Talking about Haskell or ML, both records and tuples can be considered
fixed size data.  The distinction is purely syntactic.  It sounds
reasonable to not use variable sized types unless needed.  I think that
is also common practice in statically typed functional languages.

> On top of that, I felt the need to give compiler hints (or formal
> language constructs) regarding common pipelined processes blocks that
> would be implemented in hardware.  This led me to a generalization of
> the map/reduce paradigm.  The map paradigm takes one or more lists
> and/or lists of vectors and computes on them in some pipelined way.
> The reduce paradigm summarizes some larger collection of numbers into
> fewer numbers.  So for instance, a dot product function would be given
> two lists.  The lists would have corresponding members pairwise
> multiplied in a map fashion (but also somewhat of a reduction), and
> then those results would be passed to a reduce unit that sums them.
> These things would easily map to pipeline segments.

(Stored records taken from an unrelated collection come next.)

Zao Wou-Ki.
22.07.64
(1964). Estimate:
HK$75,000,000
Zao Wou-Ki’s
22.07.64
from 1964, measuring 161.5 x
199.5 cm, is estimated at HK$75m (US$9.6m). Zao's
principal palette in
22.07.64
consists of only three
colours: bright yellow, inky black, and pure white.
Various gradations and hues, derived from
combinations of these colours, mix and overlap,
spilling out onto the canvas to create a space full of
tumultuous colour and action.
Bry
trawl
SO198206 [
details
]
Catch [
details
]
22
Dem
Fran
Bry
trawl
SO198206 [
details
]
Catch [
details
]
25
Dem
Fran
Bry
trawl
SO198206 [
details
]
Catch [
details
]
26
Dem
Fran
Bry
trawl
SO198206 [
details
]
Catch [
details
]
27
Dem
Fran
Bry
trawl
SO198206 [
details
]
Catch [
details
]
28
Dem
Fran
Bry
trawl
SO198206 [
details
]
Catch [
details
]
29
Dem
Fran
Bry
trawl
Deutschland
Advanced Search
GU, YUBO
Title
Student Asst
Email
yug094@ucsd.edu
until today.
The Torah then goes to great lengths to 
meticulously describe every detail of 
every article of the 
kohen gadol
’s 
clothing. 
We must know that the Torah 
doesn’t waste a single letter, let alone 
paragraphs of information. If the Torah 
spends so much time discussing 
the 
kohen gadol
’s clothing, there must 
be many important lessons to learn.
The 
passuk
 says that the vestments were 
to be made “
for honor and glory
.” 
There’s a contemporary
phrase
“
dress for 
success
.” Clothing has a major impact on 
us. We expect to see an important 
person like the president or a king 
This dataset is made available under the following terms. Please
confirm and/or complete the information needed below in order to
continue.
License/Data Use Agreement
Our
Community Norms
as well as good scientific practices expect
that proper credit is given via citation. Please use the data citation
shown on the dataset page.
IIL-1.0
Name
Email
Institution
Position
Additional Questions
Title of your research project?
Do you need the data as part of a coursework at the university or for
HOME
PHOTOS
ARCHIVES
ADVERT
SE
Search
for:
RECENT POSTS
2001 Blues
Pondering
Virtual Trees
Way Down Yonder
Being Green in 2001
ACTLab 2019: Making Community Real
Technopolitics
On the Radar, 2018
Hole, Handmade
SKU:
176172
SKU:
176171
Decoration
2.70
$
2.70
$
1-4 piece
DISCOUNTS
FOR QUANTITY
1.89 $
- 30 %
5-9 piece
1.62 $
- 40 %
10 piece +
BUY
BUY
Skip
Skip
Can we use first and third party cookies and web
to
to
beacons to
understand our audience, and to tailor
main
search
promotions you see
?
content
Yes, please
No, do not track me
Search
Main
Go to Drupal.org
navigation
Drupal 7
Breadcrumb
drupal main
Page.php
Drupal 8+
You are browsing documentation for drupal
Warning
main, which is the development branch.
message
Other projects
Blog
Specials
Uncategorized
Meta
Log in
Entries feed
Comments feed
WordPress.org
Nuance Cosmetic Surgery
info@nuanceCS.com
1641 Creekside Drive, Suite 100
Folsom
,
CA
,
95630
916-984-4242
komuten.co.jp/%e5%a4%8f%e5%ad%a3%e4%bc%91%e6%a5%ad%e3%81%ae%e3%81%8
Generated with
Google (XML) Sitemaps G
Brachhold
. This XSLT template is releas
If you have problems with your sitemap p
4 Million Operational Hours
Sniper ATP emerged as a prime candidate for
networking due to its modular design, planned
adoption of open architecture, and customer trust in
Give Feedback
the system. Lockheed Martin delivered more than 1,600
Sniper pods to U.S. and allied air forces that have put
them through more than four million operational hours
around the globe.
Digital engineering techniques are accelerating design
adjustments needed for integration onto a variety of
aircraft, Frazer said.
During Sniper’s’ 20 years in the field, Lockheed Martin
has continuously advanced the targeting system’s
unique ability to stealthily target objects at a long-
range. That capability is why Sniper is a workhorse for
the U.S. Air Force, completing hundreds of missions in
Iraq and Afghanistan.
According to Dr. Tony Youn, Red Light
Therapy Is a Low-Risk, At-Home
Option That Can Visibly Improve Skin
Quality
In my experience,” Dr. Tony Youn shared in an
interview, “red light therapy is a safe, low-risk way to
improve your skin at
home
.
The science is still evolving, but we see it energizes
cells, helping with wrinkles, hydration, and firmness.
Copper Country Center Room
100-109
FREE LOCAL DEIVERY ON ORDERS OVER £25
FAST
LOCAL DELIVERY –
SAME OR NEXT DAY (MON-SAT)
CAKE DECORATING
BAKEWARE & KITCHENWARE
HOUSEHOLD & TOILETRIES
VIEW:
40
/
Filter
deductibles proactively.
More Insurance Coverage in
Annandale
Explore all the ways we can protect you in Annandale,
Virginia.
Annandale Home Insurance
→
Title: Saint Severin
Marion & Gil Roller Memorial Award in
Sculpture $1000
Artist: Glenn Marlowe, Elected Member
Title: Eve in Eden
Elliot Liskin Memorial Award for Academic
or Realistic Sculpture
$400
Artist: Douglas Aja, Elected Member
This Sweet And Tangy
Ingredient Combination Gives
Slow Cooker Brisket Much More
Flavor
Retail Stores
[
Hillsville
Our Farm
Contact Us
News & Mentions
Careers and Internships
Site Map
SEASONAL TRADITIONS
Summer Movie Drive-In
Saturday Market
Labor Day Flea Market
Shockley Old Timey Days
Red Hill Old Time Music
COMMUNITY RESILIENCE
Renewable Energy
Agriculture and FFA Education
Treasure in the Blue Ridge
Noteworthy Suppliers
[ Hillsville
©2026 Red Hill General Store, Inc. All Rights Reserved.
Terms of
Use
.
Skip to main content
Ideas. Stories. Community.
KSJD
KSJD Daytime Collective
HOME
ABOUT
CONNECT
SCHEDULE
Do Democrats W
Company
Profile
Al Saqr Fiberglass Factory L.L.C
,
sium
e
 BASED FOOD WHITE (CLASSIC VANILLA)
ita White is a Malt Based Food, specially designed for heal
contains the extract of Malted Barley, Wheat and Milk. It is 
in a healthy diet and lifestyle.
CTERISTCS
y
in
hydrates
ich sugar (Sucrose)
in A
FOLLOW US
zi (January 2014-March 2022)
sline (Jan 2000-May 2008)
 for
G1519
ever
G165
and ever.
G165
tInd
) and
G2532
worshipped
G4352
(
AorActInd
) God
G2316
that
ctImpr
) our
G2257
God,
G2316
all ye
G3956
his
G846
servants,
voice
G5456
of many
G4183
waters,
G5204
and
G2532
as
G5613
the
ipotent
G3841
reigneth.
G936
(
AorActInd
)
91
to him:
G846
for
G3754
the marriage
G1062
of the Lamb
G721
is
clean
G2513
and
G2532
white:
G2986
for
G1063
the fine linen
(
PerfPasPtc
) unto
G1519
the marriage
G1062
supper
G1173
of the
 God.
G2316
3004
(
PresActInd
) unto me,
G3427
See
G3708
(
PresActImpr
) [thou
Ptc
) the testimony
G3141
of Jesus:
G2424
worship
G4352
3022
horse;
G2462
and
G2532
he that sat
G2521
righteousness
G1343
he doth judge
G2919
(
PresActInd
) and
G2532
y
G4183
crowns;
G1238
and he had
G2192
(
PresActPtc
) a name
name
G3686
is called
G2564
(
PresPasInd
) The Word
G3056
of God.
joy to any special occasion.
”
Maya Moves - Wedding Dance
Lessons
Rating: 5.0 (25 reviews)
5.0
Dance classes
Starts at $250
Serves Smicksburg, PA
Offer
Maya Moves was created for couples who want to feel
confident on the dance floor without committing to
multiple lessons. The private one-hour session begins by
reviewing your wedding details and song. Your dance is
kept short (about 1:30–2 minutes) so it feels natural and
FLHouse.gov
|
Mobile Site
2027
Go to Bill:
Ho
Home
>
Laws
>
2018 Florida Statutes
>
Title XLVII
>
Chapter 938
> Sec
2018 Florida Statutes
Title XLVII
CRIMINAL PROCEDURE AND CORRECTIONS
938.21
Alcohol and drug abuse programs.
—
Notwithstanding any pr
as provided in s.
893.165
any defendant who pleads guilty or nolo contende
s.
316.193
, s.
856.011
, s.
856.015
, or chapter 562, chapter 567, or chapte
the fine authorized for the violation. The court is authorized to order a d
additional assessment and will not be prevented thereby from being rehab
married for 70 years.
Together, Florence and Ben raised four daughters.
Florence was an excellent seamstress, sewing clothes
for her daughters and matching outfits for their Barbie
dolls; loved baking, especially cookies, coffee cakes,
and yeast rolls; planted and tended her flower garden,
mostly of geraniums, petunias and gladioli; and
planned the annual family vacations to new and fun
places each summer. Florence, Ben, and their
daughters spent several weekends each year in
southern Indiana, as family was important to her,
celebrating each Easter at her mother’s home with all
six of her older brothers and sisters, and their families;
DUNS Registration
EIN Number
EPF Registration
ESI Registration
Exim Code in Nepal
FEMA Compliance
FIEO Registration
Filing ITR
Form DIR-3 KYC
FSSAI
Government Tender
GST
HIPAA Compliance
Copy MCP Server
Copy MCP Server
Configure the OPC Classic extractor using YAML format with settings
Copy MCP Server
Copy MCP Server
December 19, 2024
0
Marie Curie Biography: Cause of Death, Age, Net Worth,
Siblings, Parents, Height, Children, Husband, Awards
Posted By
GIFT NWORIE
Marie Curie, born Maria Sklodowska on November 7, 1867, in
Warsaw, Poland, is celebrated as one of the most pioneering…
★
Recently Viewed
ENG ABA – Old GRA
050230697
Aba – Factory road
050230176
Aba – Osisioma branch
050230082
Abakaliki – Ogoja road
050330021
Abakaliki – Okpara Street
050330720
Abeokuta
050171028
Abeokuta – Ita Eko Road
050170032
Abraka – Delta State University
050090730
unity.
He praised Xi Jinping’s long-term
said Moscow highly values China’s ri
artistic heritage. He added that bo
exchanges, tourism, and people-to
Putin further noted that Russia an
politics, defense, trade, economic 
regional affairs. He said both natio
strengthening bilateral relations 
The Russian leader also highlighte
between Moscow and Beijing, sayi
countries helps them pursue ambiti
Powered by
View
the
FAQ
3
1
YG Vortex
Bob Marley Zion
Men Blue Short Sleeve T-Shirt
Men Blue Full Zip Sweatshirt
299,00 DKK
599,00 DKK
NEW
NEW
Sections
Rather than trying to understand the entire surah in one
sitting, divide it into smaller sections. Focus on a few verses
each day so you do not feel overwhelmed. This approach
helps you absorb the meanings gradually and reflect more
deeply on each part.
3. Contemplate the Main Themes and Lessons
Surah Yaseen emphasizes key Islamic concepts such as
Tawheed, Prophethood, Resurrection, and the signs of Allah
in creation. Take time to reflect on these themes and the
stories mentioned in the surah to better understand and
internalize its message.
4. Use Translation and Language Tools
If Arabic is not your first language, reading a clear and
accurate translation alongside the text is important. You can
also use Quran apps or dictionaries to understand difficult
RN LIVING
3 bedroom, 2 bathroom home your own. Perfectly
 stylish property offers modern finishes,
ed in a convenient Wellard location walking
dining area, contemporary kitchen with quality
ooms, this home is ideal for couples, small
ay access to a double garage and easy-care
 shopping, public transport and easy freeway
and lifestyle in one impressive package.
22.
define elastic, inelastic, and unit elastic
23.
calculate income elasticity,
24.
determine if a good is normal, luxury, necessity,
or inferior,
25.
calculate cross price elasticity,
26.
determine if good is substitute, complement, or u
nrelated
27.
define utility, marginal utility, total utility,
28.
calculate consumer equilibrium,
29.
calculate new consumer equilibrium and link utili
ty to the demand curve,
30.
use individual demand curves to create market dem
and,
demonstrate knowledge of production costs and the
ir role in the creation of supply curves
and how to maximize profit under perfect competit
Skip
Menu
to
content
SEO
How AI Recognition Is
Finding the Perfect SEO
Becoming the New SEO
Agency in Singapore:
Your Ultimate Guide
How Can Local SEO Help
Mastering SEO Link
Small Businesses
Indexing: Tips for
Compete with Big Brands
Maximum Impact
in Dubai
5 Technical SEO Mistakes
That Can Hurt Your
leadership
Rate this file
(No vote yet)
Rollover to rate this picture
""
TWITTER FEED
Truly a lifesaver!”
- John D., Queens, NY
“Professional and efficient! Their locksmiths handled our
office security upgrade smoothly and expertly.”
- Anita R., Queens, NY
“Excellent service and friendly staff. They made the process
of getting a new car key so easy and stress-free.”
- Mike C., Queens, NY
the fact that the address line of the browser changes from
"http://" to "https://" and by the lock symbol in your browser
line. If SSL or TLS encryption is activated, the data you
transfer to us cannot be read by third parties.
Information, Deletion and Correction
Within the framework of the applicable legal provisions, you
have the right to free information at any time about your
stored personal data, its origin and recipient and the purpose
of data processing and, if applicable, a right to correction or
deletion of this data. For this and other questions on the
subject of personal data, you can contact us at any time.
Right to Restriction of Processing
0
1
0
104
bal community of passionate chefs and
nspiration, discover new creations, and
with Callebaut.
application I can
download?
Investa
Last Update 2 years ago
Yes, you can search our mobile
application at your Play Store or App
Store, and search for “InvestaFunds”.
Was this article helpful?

I can see how this immediately applies to linear algebra, which is
already suitable for vector processing.  I can see it's also more
general, since we're not restricted to numbers.  I can't see how far it
applies to more general problems.  Can tree-like data be flattened?
Maybe it must be left up to the programmer to choose the right
representation.

Two more points, but I'm probably complicating things a bit too much
here:

(3) Simple list-processing recursive calls can often be rewritten in
terms of "fold", which can then be streamed as in (1).  Other recursive
calls may not be linear, so they'd need a stack, and they'd introduce
variable delays.  That may or may not be feasible.

(4) There could be opportunities of sharing function instances between
difference call sites if they are only needed every n cycles or with a
low probability.  These must be sufficient complex to warrant the
routing, multiplexing, and extra busy-logic.